*Task description*. In the records that follow, count each line where the string "dnia" occurs. Provide the total and no other text.

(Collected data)
Content starts

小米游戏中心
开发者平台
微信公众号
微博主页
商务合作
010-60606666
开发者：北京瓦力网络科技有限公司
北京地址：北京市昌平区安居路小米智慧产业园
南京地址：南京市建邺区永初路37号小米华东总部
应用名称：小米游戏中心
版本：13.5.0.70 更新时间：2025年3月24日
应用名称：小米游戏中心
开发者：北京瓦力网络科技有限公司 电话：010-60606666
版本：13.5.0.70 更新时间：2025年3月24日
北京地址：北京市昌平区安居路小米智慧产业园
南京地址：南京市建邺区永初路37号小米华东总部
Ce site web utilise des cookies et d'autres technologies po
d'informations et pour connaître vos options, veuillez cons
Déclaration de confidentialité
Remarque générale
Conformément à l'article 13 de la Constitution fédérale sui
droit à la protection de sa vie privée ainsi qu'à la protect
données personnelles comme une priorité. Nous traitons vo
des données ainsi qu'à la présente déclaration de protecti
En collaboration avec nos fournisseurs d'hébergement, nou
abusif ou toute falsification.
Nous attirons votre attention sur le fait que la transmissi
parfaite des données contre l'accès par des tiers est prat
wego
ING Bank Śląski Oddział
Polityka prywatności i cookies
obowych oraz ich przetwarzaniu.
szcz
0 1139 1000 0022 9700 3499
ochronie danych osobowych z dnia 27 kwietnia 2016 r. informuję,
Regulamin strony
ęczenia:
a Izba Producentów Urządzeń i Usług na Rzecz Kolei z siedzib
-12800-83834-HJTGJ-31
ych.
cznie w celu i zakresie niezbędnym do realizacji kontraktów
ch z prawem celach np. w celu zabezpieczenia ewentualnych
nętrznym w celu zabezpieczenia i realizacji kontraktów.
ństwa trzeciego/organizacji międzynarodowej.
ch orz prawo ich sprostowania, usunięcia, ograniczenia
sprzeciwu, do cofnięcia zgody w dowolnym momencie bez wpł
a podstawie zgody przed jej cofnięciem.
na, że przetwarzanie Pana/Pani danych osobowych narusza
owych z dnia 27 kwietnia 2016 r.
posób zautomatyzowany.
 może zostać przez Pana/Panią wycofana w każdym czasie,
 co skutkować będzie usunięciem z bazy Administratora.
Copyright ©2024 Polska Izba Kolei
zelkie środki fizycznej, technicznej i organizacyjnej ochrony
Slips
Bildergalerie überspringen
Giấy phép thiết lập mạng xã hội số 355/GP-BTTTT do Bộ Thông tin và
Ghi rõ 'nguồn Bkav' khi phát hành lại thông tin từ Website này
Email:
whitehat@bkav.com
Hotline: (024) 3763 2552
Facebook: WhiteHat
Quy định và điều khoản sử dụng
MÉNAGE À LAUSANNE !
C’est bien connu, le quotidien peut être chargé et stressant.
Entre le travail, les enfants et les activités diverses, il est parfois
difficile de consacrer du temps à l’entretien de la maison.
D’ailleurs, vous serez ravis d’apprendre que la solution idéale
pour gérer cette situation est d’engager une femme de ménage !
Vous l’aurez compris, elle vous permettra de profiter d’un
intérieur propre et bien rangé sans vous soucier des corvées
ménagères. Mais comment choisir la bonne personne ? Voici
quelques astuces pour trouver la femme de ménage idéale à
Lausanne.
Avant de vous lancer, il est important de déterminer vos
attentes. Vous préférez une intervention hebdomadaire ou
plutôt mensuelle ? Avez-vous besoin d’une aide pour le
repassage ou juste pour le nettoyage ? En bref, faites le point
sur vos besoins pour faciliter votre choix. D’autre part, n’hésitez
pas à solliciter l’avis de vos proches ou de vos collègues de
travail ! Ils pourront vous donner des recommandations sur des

Content ends

*Response below*. 2